The tidal currents grabbed us, sweeping us inland with a rush as we neared the entrance. We crossed a wide estuary and headed into a twisting channel that was well marked with tall posts that had small wooden arrows, red or green, indicating the safe place for passing. The tangled vegetation grew right down to the water that in here looked like strong and murky tea. Martha indicated that wasn't such a farfetched simile: the coloration was largely due to tannic acid from the mangrove roots. She said the dead fish floating in the channel were due to a visitation of the lethal organism known as Red Tide that had recently afflicted this part of the coast.

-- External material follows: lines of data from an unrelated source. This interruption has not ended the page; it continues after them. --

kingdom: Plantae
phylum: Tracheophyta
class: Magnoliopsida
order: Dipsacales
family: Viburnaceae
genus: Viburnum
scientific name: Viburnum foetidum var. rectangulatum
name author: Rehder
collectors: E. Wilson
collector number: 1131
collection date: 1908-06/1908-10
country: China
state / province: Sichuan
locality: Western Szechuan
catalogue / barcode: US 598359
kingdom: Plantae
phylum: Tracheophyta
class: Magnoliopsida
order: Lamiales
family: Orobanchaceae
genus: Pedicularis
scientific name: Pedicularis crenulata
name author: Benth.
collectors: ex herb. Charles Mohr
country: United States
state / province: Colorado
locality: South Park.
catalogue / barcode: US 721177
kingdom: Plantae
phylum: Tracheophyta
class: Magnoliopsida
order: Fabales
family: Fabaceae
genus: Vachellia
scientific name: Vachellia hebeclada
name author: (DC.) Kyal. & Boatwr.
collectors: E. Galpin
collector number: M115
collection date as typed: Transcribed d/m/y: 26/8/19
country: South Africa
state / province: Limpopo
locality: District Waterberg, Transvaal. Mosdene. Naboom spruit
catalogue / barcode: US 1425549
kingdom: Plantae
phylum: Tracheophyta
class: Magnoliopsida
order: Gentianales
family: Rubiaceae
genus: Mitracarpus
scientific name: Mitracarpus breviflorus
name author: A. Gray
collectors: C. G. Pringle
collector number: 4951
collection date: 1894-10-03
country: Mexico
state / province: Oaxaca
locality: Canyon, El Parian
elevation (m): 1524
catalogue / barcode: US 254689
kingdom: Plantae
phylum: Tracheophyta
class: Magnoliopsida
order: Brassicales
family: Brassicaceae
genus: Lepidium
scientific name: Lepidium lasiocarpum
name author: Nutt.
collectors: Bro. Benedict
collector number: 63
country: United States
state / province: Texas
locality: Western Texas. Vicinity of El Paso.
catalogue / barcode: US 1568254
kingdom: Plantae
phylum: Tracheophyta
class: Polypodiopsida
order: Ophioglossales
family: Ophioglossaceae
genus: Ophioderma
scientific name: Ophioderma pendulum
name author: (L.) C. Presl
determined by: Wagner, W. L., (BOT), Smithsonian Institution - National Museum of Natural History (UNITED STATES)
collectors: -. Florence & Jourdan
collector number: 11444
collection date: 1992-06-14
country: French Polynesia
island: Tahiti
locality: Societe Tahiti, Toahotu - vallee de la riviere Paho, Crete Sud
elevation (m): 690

"Of course, many of the locals don't really believe in the Red Tide," she said. "They think it's all the government's fault for dumping a lot of poison gas out in the Gulf some years ago. No, you'd better cut inside that little island up ahead. There's a good channel this side of it; you'll see the markers in a minute. Is this as fast as this thing will go?"
"Not really," I said, "but it's as fast as I'll go in water this shallow. I do have a spare propeller somewhere on board, but I don't feel like changing props today."
"I won't put us aground," she said confidently.
I shrugged, and ran the revs up until the nautical speedometer read thirty miles per hour-although why a boat speedometer should read in miles per hour instead of knots still baffled me. The little vessel was by no means fully extended, but the increase of speed seemed to satisfy the girl up forward; and in those narrow, shallow waters thirty was plenty fast enough for me. I was throwing us around the channel markers slalom-fashion as it was, glancing back occasionally to see our big white wake breaking on invisible shoals that we'd missed by only a few yards.
We slowed down a few times for other boats and once for a small village. At last, having come clear around the island, we passed under a high, new bridge I recognized as the one we'd driven over the night before, leaving the mainland. We were back in civilization. You could tell by the private docks and by the neat seawalls protecting the pretty little houses on the pretty little lawns, and by the earth-moving machinery tearing up the mangroves and the marl underneath, to prepare the way for more pretty little houses on more neat little lawns. Beyond this raw, new construction were some larger and older waterfront residences.
"Uncle Hank sold off part of his land to the developers. I'm not sure he doesn't regret it now," Martha said, looking that way. "There he is! The thirty-footer with the outriggers and the tuna tower. The gray-haired man in the cockpit… Can we just stop, or do you have to make like a secret agent and sneak through the bushes or something?"
I grinned. "Sometimes the bold move is the best. Uncle Hank, here we come."